Now B is a [1x8] matrix which can also be considered as two halves as follows:
B = -1 -1 0 0 0 0 1 1
Here there can be either one, two, three or four -1's in the first half and there should be equal number of 1's in the second half. It should be done in combinations For example, if there are two -1's in the first half, they can be placed in 4 choose 2 = 6 ways and for each of them there will be 6 ways to place the 1's in the second half which has a total of 6*6 = 36 ways. i.e. 36 different values for B's if there are two -1's in the first half. The placement of 1's in the matrix A should also be the same way. The way I could think of doing this is to consider a valarray or something of that sort and make the matrices A and B but I don't know what to do.
Now for every A, I've to test it with every combinations of B to see if there exists
[A]^T * [X] = [B]^T
I'm trying to prove a result that I got I need to know if such an X would exist or not. I'm very confused on implementing this. Any suggestions are welcome. This would come under linear programming concept in math. I want it either in C++ or in Matlab. Any other languages are also acceptable but I'm familiar with only these two. Thanks in advance.
Update:
Here is my answer for this problem :
clear;
%%%%%%%%%%%%%%%%%%%%%%%%%%%%%%%%%%%%%%%%%%%%%%%%%%%%%%%%%%%%%%%%%%%%%%%%%%
%# Generating all possible values of vector B
%# permutations using dec2bin (start from 17 since it's the first solution)
vectorB = str2double(num2cell(dec2bin(17:255)));
%# changing the sign in the first half, then check that the total is zero
vectorB(:,1:4) = - vectorB(:,1:4);
vectorB = vectorB(sum(vectorB,2)==0,:);
%%%%%%%%%%%%%%%%%%%%%%%%%%%%%%%%%%%%%%%%%%%%%%%%%%%%%%%%%%%%%%%%%%%%%%%%%%
%# generate all possible variation of first/second halves
z = -[0 1 1; 1 0 1; 1 1 0; 1 1 1]; n = -sum(z,2);
h1 = {
[ ones(4,1) z(:,1:3)] ;
[z(:,1:1) ones(4,1) z(:,2:3)] ;
[z(:,1:2) ones(4,1) z(:,3:3)] ;
[z(:,1:3) ones(4,1) ] ;
};
h2 = arrayfun(#(i) unique(perms([zeros(1,4-i) ones(1,i)]),'rows'), (1:2)', ...
'UniformOutput',false);
%'# generate all possible variations of complete rows
rows = cell(4,1);
for r=1:4
rows{r} = cell2mat( arrayfun( ...
#(i) [ repmat(h1{r}(i,:),size(h2{n(i)-1},1),1) h2{n(i)-1} ], ...
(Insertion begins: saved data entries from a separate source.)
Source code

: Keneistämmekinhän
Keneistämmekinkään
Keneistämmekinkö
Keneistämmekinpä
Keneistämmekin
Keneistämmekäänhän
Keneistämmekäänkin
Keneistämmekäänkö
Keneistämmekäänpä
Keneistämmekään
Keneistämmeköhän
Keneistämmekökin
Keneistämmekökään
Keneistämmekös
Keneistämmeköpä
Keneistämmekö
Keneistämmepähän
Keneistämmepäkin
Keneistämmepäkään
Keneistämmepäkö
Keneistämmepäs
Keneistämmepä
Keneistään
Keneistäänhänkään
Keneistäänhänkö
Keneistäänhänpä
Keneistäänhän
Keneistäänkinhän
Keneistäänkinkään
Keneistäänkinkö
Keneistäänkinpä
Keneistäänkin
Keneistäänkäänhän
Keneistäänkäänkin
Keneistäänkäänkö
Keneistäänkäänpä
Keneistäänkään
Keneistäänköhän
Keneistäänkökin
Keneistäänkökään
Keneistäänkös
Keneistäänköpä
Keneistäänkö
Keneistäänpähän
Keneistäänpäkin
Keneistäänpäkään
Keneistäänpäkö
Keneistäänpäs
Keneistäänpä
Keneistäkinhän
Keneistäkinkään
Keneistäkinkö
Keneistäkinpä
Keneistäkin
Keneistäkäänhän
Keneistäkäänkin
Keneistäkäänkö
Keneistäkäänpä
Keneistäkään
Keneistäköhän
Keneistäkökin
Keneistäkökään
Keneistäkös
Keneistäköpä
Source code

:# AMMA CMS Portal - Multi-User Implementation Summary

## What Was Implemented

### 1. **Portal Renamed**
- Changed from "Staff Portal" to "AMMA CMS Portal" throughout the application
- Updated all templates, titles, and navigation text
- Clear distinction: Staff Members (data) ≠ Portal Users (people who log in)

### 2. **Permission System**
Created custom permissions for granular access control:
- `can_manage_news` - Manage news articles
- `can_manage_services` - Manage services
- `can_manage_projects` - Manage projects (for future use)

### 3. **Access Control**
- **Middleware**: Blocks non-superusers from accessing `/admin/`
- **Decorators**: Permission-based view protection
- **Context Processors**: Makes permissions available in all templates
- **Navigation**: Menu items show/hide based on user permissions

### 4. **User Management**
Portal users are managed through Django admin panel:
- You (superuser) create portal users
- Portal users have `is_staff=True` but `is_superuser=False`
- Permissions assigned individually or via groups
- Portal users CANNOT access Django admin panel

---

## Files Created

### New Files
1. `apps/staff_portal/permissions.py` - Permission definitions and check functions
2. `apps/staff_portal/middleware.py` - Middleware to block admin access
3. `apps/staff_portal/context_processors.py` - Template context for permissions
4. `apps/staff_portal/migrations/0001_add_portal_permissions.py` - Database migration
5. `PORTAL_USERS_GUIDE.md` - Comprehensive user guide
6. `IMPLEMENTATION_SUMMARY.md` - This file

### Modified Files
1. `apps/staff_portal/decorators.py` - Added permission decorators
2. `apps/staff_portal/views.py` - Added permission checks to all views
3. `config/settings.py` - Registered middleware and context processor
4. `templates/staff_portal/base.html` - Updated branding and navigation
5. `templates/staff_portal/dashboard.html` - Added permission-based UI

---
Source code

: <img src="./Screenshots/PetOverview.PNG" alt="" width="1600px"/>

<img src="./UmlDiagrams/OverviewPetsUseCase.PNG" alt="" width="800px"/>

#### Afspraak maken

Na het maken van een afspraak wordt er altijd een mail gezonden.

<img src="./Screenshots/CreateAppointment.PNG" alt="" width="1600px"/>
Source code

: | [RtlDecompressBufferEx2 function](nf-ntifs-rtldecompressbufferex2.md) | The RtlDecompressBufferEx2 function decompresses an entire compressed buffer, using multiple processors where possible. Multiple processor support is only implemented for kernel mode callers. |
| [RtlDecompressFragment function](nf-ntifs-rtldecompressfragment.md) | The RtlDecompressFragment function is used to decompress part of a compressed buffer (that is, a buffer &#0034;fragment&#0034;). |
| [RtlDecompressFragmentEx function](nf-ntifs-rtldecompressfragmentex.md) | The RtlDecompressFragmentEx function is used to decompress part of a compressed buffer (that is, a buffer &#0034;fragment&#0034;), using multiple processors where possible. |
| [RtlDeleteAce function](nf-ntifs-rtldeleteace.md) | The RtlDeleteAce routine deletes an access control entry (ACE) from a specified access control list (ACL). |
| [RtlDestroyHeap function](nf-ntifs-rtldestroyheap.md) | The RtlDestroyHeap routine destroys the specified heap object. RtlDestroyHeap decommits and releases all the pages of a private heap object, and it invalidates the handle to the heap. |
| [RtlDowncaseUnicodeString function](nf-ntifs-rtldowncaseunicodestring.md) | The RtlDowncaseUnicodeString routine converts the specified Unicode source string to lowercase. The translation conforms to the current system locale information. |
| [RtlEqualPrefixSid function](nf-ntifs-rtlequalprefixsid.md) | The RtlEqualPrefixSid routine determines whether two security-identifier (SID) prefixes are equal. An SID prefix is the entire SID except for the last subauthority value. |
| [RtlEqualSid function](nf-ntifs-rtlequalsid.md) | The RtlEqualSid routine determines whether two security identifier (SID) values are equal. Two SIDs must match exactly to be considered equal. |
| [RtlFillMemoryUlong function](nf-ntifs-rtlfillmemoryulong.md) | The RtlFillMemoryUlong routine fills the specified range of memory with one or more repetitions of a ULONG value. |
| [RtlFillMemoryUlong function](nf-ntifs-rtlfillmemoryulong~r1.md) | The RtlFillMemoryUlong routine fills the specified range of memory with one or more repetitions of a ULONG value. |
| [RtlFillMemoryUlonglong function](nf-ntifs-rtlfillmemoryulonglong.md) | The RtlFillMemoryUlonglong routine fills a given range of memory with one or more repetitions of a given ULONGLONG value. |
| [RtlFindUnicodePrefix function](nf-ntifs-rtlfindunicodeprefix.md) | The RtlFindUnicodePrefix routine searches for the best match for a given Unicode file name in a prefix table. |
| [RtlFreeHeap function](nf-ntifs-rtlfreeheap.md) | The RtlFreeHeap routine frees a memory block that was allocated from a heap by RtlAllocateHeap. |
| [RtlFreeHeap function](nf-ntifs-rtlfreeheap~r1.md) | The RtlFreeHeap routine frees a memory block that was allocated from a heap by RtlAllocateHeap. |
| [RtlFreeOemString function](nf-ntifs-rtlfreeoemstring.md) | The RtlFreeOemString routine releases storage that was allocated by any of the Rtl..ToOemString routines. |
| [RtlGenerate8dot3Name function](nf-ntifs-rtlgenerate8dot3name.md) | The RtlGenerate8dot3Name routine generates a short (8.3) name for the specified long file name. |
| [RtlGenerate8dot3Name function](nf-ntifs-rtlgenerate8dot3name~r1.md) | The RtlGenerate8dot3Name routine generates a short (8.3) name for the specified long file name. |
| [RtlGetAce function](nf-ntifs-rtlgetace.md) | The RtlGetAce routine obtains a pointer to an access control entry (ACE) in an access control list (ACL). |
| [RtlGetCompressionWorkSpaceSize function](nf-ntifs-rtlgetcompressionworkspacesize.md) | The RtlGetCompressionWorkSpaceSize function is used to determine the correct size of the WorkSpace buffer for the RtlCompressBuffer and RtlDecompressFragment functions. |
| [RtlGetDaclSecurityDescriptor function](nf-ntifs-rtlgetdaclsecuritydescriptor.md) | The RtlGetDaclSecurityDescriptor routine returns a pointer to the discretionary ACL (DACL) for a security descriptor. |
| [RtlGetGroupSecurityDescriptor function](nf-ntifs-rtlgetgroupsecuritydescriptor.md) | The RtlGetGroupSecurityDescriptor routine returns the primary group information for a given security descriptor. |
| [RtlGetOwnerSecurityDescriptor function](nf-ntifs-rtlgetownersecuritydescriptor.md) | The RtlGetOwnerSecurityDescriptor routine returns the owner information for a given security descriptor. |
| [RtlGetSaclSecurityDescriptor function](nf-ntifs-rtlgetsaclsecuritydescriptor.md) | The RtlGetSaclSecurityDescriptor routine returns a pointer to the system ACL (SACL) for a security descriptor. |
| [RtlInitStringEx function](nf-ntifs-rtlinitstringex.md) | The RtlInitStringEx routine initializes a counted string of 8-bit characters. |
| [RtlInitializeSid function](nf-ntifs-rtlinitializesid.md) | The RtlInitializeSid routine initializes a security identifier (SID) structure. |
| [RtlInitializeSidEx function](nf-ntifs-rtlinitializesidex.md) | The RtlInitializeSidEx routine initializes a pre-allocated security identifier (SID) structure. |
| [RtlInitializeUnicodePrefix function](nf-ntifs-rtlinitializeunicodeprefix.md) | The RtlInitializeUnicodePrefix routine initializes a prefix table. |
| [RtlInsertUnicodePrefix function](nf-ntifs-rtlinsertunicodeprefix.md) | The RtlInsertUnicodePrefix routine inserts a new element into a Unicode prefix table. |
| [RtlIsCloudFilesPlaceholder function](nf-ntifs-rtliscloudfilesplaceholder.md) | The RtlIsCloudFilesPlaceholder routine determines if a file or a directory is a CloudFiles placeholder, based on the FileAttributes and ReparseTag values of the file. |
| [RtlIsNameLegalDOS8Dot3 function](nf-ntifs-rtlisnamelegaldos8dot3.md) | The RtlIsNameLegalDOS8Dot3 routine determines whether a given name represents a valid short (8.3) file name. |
(1:size(h1{r},1))', 'UniformOutput',false) );
end
%'# generate all possible matrices (pick one row from each to form the matrix)
sz = cellfun(#(M)1:size(M,1), rows, 'UniformOutput',false);
[X1 X2 X3 X4] = ndgrid(sz{:});
matrices = cat(3, ...
rows{1}(X1(:),:), ...
rows{2}(X2(:),:), ...
rows{3}(X3(:),:), ...
rows{4}(X4(:),:) );
matrices = permute(matrices, [3 2 1]); %# 4-by-8-by-104976
A = matrices;
clear matrices X1 X2 X3 X4 rows h1 h2 sz z n r
options = optimset('LargeScale','off','Display','off');
for i = 1:size(A,3),
for j = 1:size(vectorB,1),
X = linprog([],[],[],A(:,:,i)',vectorB(j,:)');
if(size(X,1)>0) %# To check that it's not an empty matrix
if((size(find(X < 0),1)== 0)) %# to check the condition X>=0
if (A(:,:,i)'* X == (vectorB(j,:)'))
X
end
end
end
end
end
I got it with the help of stackoverflow folks. The only problem is the linprog function throws a lot of exceptions in every iteration along with the answers produced. The exception is:
(1)Exiting due to infeasibility: an all-zero row in the constraint matrix does not have a zero in corresponding right-hand-side entry.
(2) Exiting: One or more of the residuals, duality gap, or total relative error has stalled: the primal appears to be infeasible (and the dual unbounded).(The dual residual < TolFun=1.00e-008.
What does this mean. How can I overcome this?
It is not clear from your question if you are familiar with system linear equations and their solution, or it is what you are trying to "invent". See also here for Matlab-specific explanation.
If you are familiar with that, you should be more clear in your question about what makes your problem different.